__Work request 1__. According to the passage on Trump and the Federal Reserve, why does Trump want zero or negative interest rates?

__Source extract__.
══════

President Donald Trump continues to boast about creating the best American economy ever, but he also continues to urge the Federal Reserve Board to pursue the sort of monetary policy usually reserved for recessions and depressions. On Wednesday he “tweeted” that the Fed should be setting zero or even negative interests, and lamented about “A once in a lifetime opportunity that we are missing because of ‘Boneheads.‘”
We can’t claim to be Milton Friedman-level experts on monetary policy, but we think we understand the basics better than Trump seems to, and we’re cautiously hopeful that the “boneheads” at the Fed know best.
Trump’s “tweet” suggests he wants those unprecedented-in-American-history zero or negative interest rates so that he can rack up further trillion-dollar deficits at a lower cost, and perhaps allow him to refinance what America owes its international creditors. The self-proclaimed “King of Debt” believes he can negotiate the same kind of deal that left him rich even after six corporate bankruptcies cost his investors hundreds of million dollars, but we worry that the country would the have the same problem getting a line of credit that Trump has had ever since his casinos went under despite having house odds.

══════

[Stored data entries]
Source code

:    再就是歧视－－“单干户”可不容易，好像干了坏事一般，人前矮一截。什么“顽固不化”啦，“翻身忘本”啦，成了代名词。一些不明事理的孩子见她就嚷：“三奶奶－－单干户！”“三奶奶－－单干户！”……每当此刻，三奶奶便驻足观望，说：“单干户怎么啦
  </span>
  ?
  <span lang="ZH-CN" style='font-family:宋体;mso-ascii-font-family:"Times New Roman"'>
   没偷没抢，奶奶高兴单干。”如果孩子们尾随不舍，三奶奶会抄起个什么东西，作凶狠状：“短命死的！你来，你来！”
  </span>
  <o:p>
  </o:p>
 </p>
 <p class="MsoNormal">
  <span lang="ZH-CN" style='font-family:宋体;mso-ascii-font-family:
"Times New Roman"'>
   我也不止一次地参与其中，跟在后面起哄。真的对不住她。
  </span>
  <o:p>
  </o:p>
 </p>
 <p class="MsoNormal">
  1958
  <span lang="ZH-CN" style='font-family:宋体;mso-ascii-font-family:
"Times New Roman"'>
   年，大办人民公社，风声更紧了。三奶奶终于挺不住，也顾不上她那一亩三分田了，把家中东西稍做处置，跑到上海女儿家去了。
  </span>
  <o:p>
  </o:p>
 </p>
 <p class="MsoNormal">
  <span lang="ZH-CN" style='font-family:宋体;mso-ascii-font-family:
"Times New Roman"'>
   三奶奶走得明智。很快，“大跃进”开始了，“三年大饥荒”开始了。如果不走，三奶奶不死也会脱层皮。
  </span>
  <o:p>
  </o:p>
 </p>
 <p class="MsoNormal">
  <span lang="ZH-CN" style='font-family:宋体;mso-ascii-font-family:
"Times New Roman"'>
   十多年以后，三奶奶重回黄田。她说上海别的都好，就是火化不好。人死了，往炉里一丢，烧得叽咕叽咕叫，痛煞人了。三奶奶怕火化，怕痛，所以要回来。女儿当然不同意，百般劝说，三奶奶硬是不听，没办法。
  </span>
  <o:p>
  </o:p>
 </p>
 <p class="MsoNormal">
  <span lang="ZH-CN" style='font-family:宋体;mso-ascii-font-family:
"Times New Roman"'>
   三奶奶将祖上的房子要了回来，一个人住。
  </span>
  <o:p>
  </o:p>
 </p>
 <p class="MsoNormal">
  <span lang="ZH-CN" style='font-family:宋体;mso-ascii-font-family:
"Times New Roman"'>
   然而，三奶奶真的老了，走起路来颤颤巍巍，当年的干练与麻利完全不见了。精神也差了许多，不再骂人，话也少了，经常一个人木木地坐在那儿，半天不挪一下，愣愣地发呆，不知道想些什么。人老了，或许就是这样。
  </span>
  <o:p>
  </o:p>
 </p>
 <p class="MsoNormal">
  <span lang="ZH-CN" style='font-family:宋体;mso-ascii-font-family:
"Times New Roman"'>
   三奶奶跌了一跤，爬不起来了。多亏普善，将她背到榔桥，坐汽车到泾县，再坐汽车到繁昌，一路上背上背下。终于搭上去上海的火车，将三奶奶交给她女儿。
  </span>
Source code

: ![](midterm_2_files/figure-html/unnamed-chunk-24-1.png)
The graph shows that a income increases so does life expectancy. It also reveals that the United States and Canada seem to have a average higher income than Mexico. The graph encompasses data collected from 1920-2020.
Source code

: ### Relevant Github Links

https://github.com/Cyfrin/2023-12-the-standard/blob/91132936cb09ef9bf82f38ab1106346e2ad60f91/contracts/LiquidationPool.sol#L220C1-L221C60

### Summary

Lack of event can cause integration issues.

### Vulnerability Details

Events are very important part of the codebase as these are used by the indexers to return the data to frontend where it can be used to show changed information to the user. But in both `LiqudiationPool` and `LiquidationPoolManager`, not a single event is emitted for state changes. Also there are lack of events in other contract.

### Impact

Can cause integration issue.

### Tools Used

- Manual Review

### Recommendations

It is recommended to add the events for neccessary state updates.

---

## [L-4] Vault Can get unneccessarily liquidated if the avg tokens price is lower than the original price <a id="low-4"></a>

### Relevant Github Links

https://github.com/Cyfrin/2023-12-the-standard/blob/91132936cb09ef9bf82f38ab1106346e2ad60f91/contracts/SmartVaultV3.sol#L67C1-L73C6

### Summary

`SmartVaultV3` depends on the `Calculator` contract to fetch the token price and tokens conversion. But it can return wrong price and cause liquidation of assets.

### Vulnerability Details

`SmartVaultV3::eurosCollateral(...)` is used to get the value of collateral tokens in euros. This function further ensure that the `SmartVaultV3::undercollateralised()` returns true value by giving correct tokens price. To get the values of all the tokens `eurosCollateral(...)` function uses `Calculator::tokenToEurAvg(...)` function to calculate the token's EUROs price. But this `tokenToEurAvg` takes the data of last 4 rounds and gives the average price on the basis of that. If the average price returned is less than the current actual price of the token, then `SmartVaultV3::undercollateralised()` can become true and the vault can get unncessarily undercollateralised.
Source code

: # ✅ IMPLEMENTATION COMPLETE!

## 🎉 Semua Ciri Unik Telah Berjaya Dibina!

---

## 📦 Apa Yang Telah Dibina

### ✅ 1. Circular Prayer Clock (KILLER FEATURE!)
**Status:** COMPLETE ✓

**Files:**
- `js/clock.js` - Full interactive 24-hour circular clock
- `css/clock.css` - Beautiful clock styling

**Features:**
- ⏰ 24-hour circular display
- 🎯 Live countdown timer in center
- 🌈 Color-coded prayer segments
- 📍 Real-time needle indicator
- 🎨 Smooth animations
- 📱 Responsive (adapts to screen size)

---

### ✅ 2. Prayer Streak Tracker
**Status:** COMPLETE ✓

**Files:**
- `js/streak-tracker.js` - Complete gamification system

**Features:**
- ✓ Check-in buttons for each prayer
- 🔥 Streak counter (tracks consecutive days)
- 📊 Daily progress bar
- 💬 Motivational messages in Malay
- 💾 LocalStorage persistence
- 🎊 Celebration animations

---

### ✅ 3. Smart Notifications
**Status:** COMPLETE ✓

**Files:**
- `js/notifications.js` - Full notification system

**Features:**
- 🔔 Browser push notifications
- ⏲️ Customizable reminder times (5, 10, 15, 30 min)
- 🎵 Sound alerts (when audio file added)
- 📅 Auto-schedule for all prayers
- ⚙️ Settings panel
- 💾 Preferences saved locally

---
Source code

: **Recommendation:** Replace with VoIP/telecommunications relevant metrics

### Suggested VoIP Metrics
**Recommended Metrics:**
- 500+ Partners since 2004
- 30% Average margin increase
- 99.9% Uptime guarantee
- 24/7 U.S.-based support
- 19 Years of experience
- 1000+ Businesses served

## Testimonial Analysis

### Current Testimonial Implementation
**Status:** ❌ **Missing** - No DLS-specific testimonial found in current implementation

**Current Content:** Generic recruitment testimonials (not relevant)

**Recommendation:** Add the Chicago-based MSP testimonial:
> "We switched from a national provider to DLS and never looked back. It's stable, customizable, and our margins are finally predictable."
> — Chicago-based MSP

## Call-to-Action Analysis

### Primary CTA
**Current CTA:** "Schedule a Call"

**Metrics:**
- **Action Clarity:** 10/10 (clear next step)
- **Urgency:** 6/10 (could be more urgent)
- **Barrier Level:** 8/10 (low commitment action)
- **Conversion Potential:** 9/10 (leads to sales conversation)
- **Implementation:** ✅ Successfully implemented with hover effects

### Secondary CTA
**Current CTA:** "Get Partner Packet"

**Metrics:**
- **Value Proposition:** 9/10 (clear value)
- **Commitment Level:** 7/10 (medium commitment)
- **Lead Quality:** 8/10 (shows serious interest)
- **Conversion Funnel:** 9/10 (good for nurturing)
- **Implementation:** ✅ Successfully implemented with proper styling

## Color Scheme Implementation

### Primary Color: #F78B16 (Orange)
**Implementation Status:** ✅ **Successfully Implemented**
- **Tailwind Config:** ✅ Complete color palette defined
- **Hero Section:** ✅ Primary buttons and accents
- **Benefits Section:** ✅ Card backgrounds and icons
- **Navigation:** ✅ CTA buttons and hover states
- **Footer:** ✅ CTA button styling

══════

__Work request 2__. Reproduce the stretch of the listing from the line containing "### Suggested VoIP Metrics" through the line containing "## Color Scheme Implementation".

__Exercise result 1__. The writers read his post as showing that he wants those rates so he can run further trillion-dollar deficits at a lower cost. They add that the rates might also let him refinance what America owes its international creditors.

__Exercise result 2__.
### Suggested VoIP Metrics
**Recommended Metrics:**
- 500+ Partners since 2004
- 30% Average margin increase
- 99.9% Uptime guarantee
- 24/7 U.S.-based support
- 19 Years of experience
- 1000+ Businesses served

## Testimonial Analysis

### Current Testimonial Implementation
**Status:** ❌ **Missing** - No DLS-specific testimonial found in current implementation

**Current Content:** Generic recruitment testimonials (not relevant)

**Recommendation:** Add the Chicago-based MSP testimonial:
> "We switched from a national provider to DLS and never looked back. It's stable, customizable, and our margins are finally predictable."
> — Chicago-based MSP

## Call-to-Action Analysis

### Primary CTA
**Current CTA:** "Schedule a Call"

**Metrics:**
- **Action Clarity:** 10/10 (clear next step)
- **Urgency:** 6/10 (could be more urgent)
- **Barrier Level:** 8/10 (low commitment action)
- **Conversion Potential:** 9/10 (leads to sales conversation)
- **Implementation:** ✅ Successfully implemented with hover effects

### Secondary CTA
**Current CTA:** "Get Partner Packet"

**Metrics:**
- **Value Proposition:** 9/10 (clear value)
- **Commitment Level:** 7/10 (medium commitment)
- **Lead Quality:** 8/10 (shows serious interest)
- **Conversion Funnel:** 9/10 (good for nurturing)
- **Implementation:** ✅ Successfully implemented with proper styling

## Color Scheme Implementation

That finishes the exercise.